Officers – some who appeared to be armed with tear gas guns – cordoned off the road by an area of wasteland and woodland on the outskirts of the port town on Friday morning, telling those camping there to leave and move their tents.
Many people walked off, carrying their remaining belongings in bin bags while officials were seen throwing rubbish and possessions including tents into a large skip.
Charities condemned the repeated upheaval and displacement of the refugees and called for governments to provide them help and support in order to find permanent accommodation and work.
Care4Calais accused the police of relentless intimidation tactics in a bid to move on refugees.

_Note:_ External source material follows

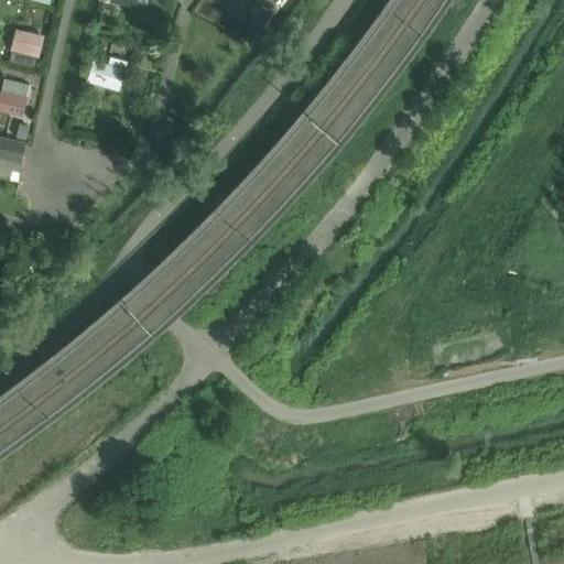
[(126,17),(129,0),(102,0),(101,11),(126,17)]
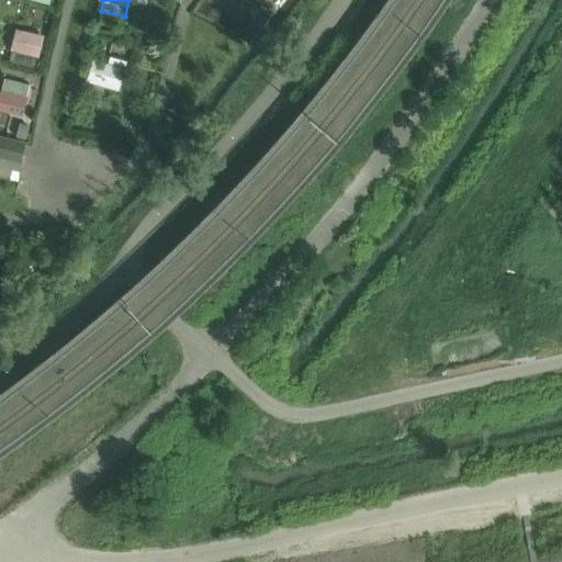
[(37,55),(42,35),(15,30),(11,48),(37,55)]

The latest clearance comes after aid workers claimed there is a “direct correlation” between a spike in the number of migrants trying to cross the Channel and large-scale evictions of camps in France.
The dire living conditions and heightened security are also playing a part in prompting more people to risk their lives by taking to small boats in a bid to reach the UK coast, according to Help Refugees.
The comments from the charity, which provides humanitarian aid and advocacy for refugees, came amid the wave of camp clearances and a looming eviction of a Dunkirk gym – currently thought to be housing more than 70 families, many of whom have young children – after a court order was issued.
It is expected to be cleared in the coming days after being postponed from Thursday.
Earlier this year the United Nations called on France to act on the conditions of refugees sleeping rough in Calais and to stop systematically evicting people from tents which it said was in violation of their human rights.
Care4Calais called on the UK Government to provide “safe legal routes” for people by setting up a centre in France so asylum applications can be submitted and processed before they enter the country.
The charity thinks this would put a stop to the rise of Channel crossings as the paperwork is already being processed and so would stop smugglers in their tracks as fewer people would turn to them for help.